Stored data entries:
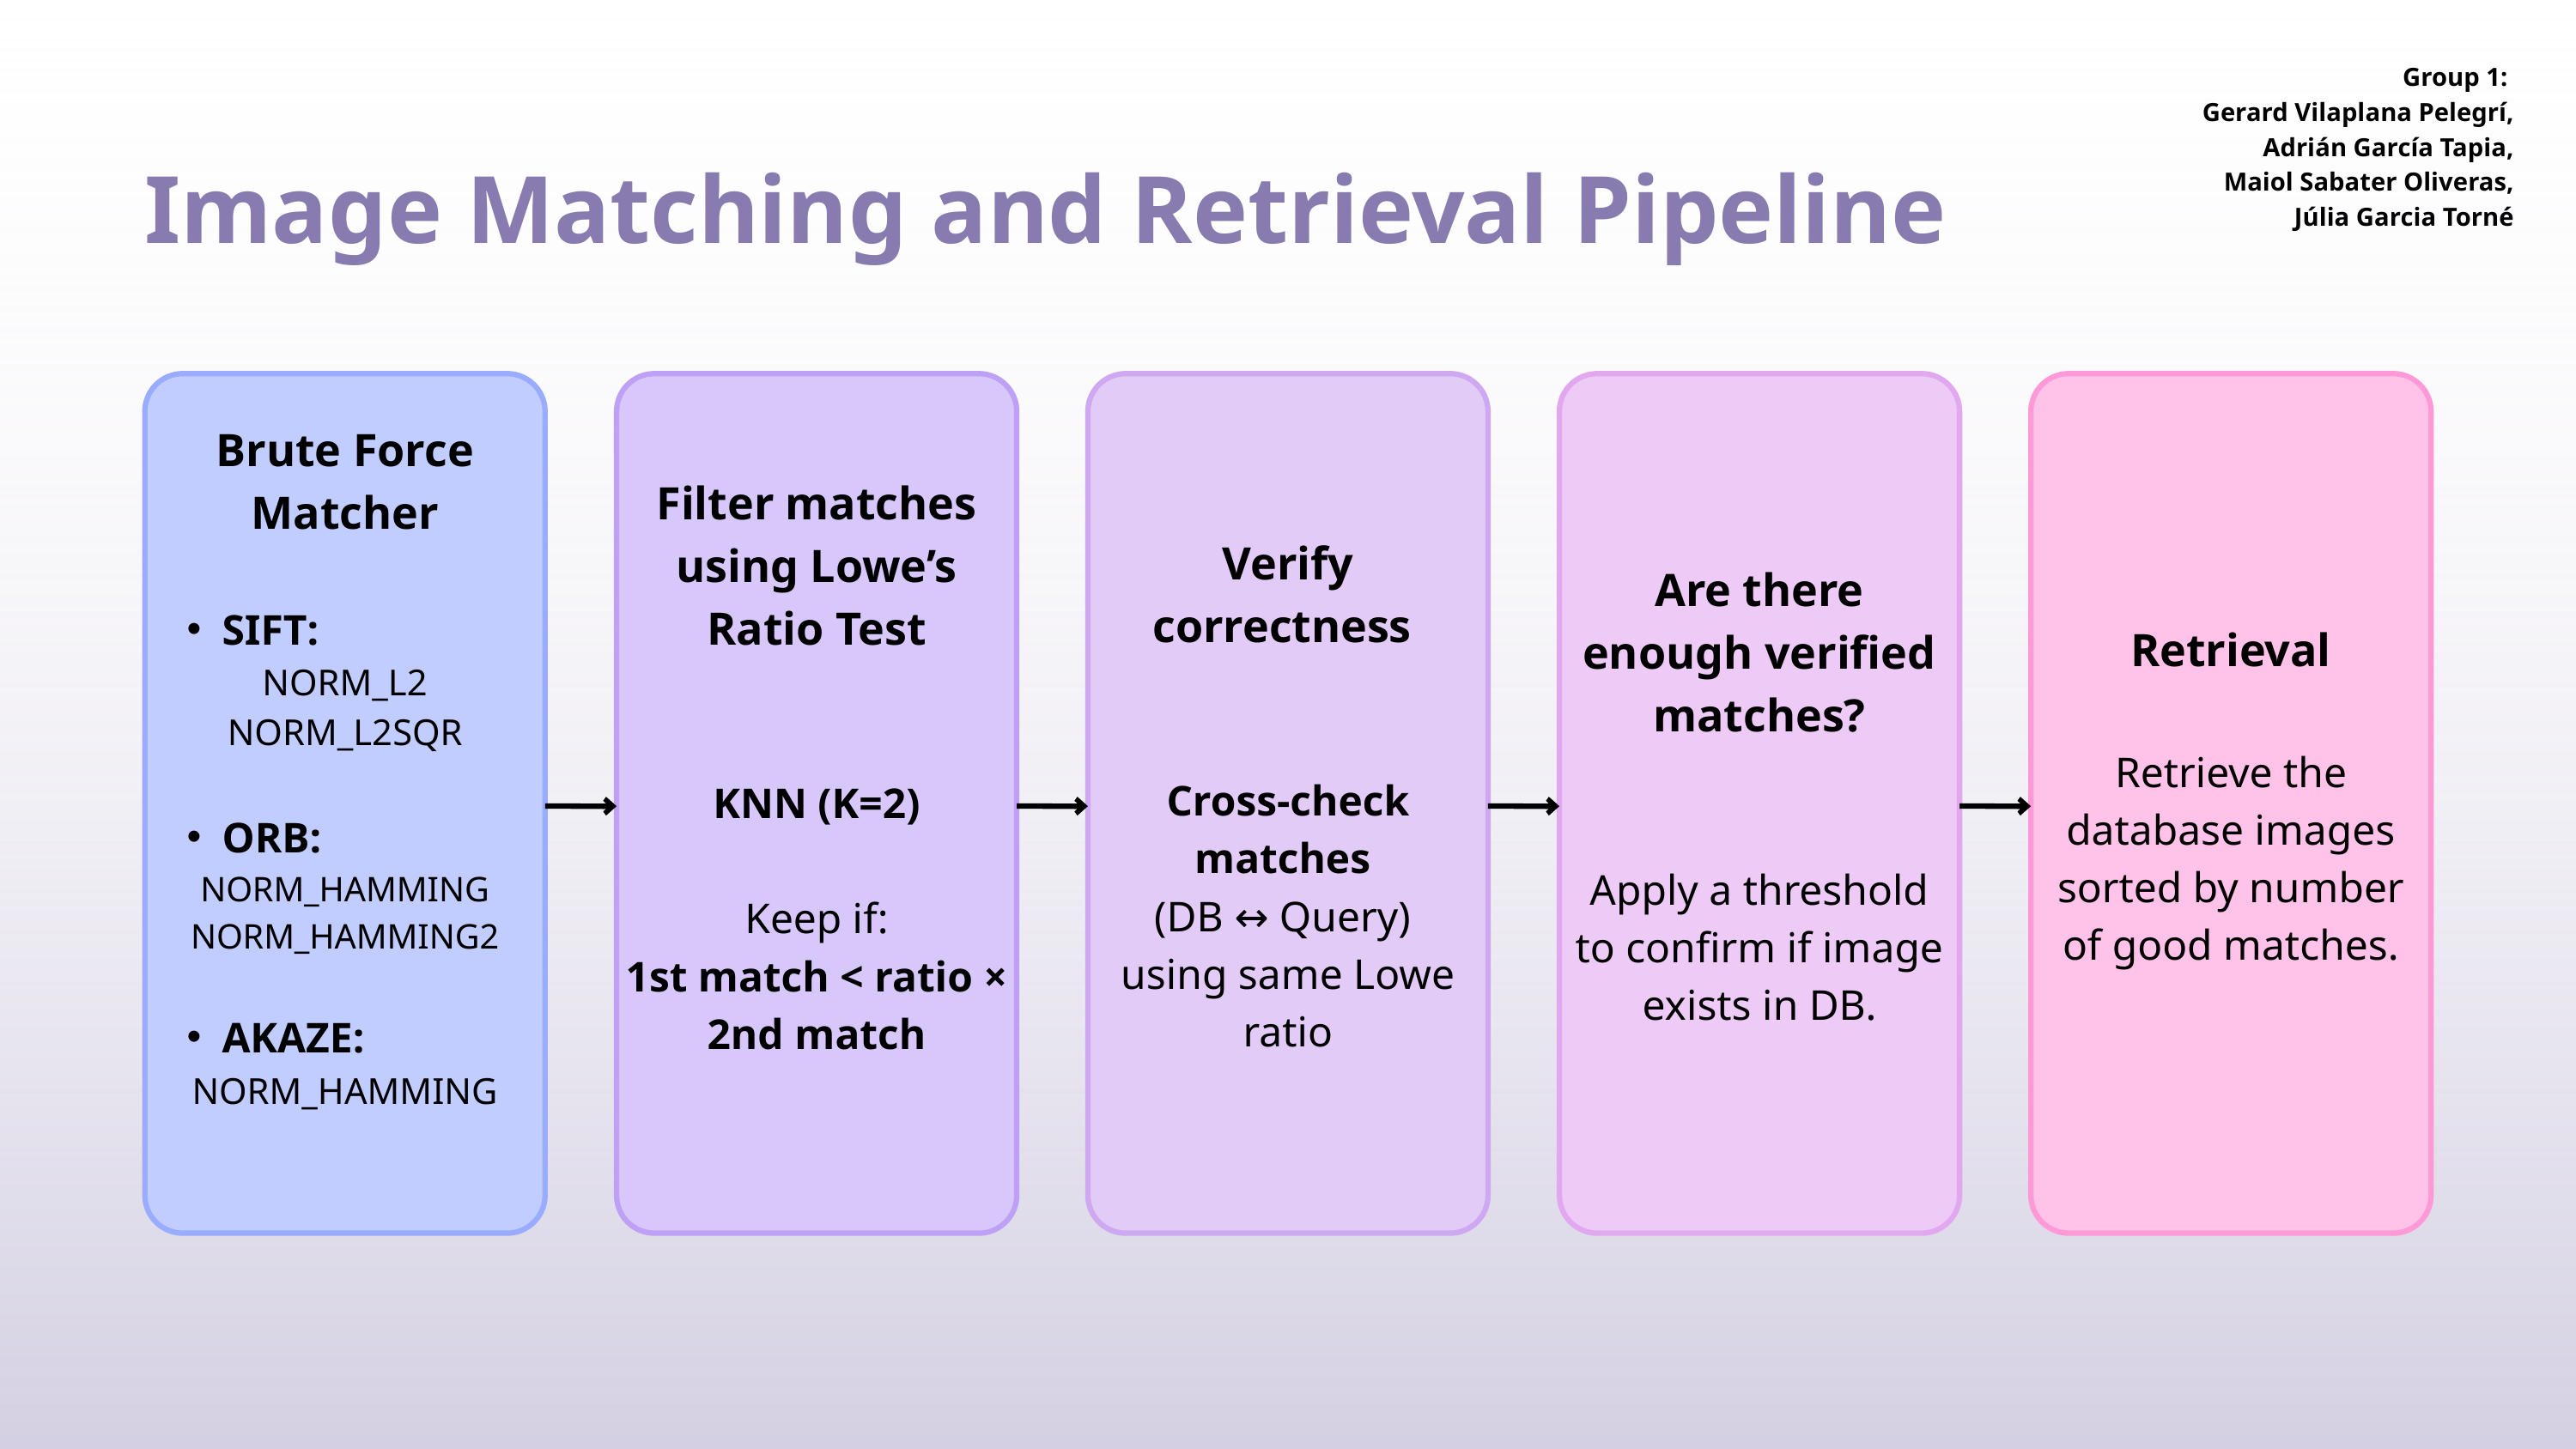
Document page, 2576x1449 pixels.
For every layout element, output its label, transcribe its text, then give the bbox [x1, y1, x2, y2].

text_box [2030, 373, 2432, 1234]
text_box [0, 0, 2576, 1449]
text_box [1558, 373, 1960, 1234]
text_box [616, 373, 1018, 1234]
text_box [144, 373, 545, 1234]
text_box Group 1: Gerard Vilaplana Pelegrí, Adrián García Tapia, Maiol Sabater Oliveras, Júlia Garcia Torné [2161, 56, 2514, 232]
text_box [1087, 373, 1489, 1234]
text_box Image Matching and Retrieval Pipeline [144, 131, 2432, 262]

◆ **TASK ITEM**
Set the entries down exactly, but not the pictures.

◆ **EXERCISE RESPONSE**
Document page, 2576x1449 pixels.
For every layout element, output its label, transcribe its text, then give the bbox [x1, y1, x2, y2].

text_box [2030, 373, 2432, 1234]
text_box [0, 0, 2576, 1449]
text_box [1558, 373, 1960, 1234]
text_box [616, 373, 1018, 1234]
text_box [144, 373, 545, 1234]
text_box Group 1: Gerard Vilaplana Pelegrí, Adrián García Tapia, Maiol Sabater Oliveras, Júlia Garcia Torné [2161, 56, 2514, 232]
text_box [1087, 373, 1489, 1234]
text_box Image Matching and Retrieval Pipeline [144, 131, 2432, 262]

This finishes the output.